B. Scope of Application and Classification in the Doctrine of Conflict of Laws
3 For the entire IPRG, the concepts of Art. 20 IPRG apply equally to conflict of laws, jurisdiction rules, and recognition and enforcement. The norm is a substantive norm of IPR: there is no reference to a legal system for the determination of domicile, but this question is basically regulated immediately by Art. 20 IPRG. This may result in the otherwise applicable law (lex causae) determining a place other than domicile. According to the wording, Art. 20 IPRG applies only to natural persons. In contrast, Art. 21 IPRG applies to legal persons and trusts. In the scope of application of (autonomously interpreted) international treaties, Art. 20 IPRG does not apply - unless the convention explicitly refers to domestic law (such as Art. 59 para. 1 Lugano Convention).
4 For the determination of the applicable law, either the point in time fixed by the conflict-of-law rule or (without standardized fixation) the point in time of the judgment is decisive. However, the connecting factors of domicile, habitual residence and establishment are mobile or changeable, since they can be transferred to different states in the course of time. Thus, the problem of a change of statutes may arise. With regard to the applicable law, such a change of statute is, in principle, relevant, i.e. a change of domicile occurring during the proceedings or during the relevant period leads, in principle, to the (co-)consideration of the law at the new domicile. According to prevailing doctrine and case law, it is basically sufficient for the determination of the (direct) international jurisdiction to be based on the occurrence of the lis pendens - a later transfer of the domicile or the habitual residence does not harm due to the perpetuatio fori. If jurisdiction did not already exist at the time of the lis pendens, it must exist at the latest at the time of the judgment (cf. Art. 59 para. 2 lit. b CCP). For indirect jurisdiction in the area of recognition and enforcement, the time at which the action is brought is generally decisive.

Task directions: Reproduce the full text on domicile under Art. 20 IPRG word for word. Rely only on the text about domicile under Art. 20 IPRG.

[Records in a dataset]
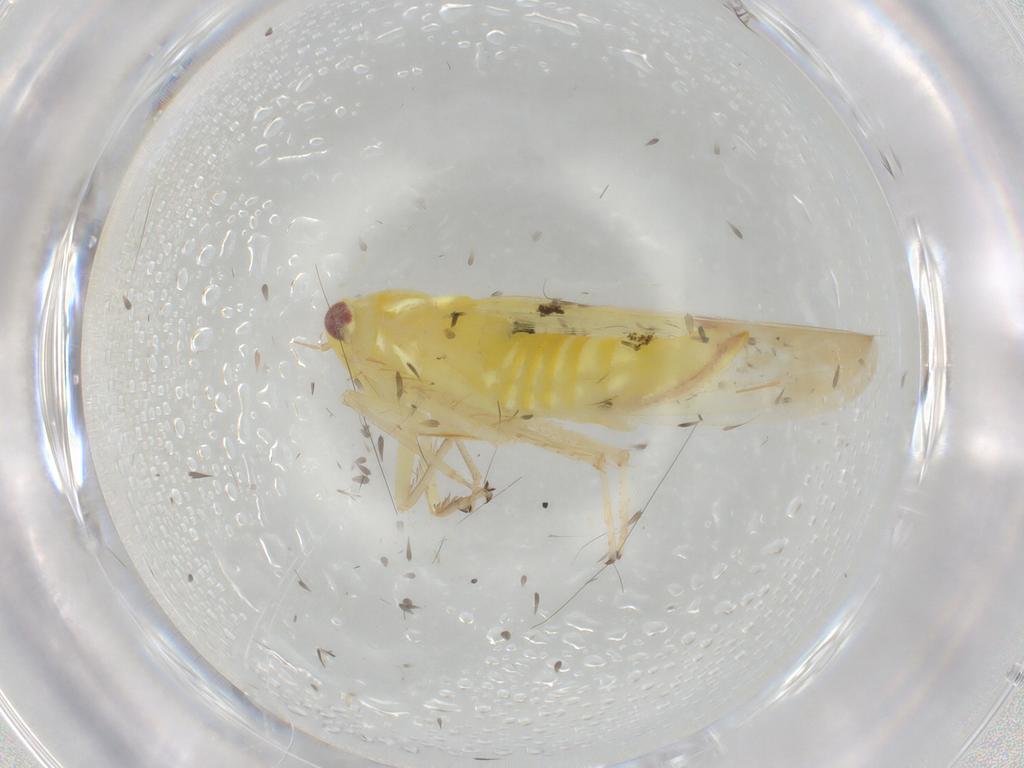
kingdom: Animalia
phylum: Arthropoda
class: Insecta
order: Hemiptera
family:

Answer section:
B. Scope of Application and Classification in the Doctrine of Conflict of Laws
3 For the entire IPRG, the concepts of Art. 20 IPRG apply equally to conflict of laws, jurisdiction rules, and recognition and enforcement. The norm is a substantive norm of IPR: there is no reference to a legal system for the determination of domicile, but this question is basically regulated immediately by Art. 20 IPRG. This may result in the otherwise applicable law (lex causae) determining a place other than domicile. According to the wording, Art. 20 IPRG applies only to natural persons. In contrast, Art. 21 IPRG applies to legal persons and trusts. In the scope of application of (autonomously interpreted) international treaties, Art. 20 IPRG does not apply - unless the convention explicitly refers to domestic law (such as Art. 59 para. 1 Lugano Convention).
4 For the determination of the applicable law, either the point in time fixed by the conflict-of-law rule or (without standardized fixation) the point in time of the judgment is decisive. However, the connecting factors of domicile, habitual residence and establishment are mobile or changeable, since they can be transferred to different states in the course of time. Thus, the problem of a change of statutes may arise. With regard to the applicable law, such a change of statute is, in principle, relevant, i.e. a change of domicile occurring during the proceedings or during the relevant period leads, in principle, to the (co-)consideration of the law at the new domicile. According to prevailing doctrine and case law, it is basically sufficient for the determination of the (direct) international jurisdiction to be based on the occurrence of the lis pendens - a later transfer of the domicile or the habitual residence does not harm due to the perpetuatio fori. If jurisdiction did not already exist at the time of the lis pendens, it must exist at the latest at the time of the judgment (cf. Art. 59 para. 2 lit. b CCP). For indirect jurisdiction in the area of recognition and enforcement, the time at which the action is brought is generally decisive.